U.S. politics has been at the forefront of the news recently as parties move through their Primaries and gear up for the fall election.  While ‘mud-slinging’ amid candidates has been the focus thus far we do expect that economic issues will have to come to the forefront at some point.   When they do, one of the key issues of discussion will probably be ‘income inequality’, both how serious it is and how it can be remedied.  The chart below shows how bad the problem is right now.  The richest 20% of the U.S. population control over 88.9% of the total wealth in the country, while the bottom 40% actually have net debt (i.e. net worth below zero)!

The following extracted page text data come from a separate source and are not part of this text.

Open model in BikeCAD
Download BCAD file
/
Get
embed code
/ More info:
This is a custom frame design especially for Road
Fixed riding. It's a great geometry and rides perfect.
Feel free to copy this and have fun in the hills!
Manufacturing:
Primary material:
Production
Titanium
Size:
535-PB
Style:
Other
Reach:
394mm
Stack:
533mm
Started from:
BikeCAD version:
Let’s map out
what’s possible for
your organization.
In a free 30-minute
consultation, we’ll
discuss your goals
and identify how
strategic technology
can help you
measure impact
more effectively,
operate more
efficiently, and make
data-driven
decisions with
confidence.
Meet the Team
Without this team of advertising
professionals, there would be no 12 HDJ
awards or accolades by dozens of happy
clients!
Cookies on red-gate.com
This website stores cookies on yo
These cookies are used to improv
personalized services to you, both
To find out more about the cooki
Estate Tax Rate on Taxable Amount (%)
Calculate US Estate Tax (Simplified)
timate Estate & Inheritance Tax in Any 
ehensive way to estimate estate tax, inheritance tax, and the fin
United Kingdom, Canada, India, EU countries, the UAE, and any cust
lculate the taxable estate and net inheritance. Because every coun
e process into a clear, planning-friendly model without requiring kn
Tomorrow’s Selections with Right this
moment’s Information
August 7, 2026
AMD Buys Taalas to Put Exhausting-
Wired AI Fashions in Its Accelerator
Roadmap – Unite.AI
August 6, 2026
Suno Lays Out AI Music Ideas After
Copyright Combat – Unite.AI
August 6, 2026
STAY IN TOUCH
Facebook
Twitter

Wealth inequality increases in US

Seeing this data, we can understand the frustration in the general population with the government, politicians in general and the financial markets.  This is probably also why some ‘non-career’ politicians are leading in the polls right now.  But we’re also not convinced that a general election that pits a multi-billionaire against someone who has typically received a $250,000 fee for a single speaking engagement is going to make anyone think this problem is going away in a hurry!  The bottom line is that politics in the U.S. is going to just one more of the ‘wild cards’ for financial markets this year.  We plan to invest carefully, looking for opportunities in oversold stocks and areas of growth.  But we also plan to be very active this year, taking profit opportunities as they come and not hesitating to change direction as the economic data, monetary outlook and stock market flows indicate.  For the short term however, it seems like investors may have gotten too caught up with the negative sentiment.  We have been extremely bearish/cautious for most of the past 18 months, but are more sanguine on the outlook right now as we don’t expect the economy to fall into recession and most global stocks have already spent the bulk of the past year going down.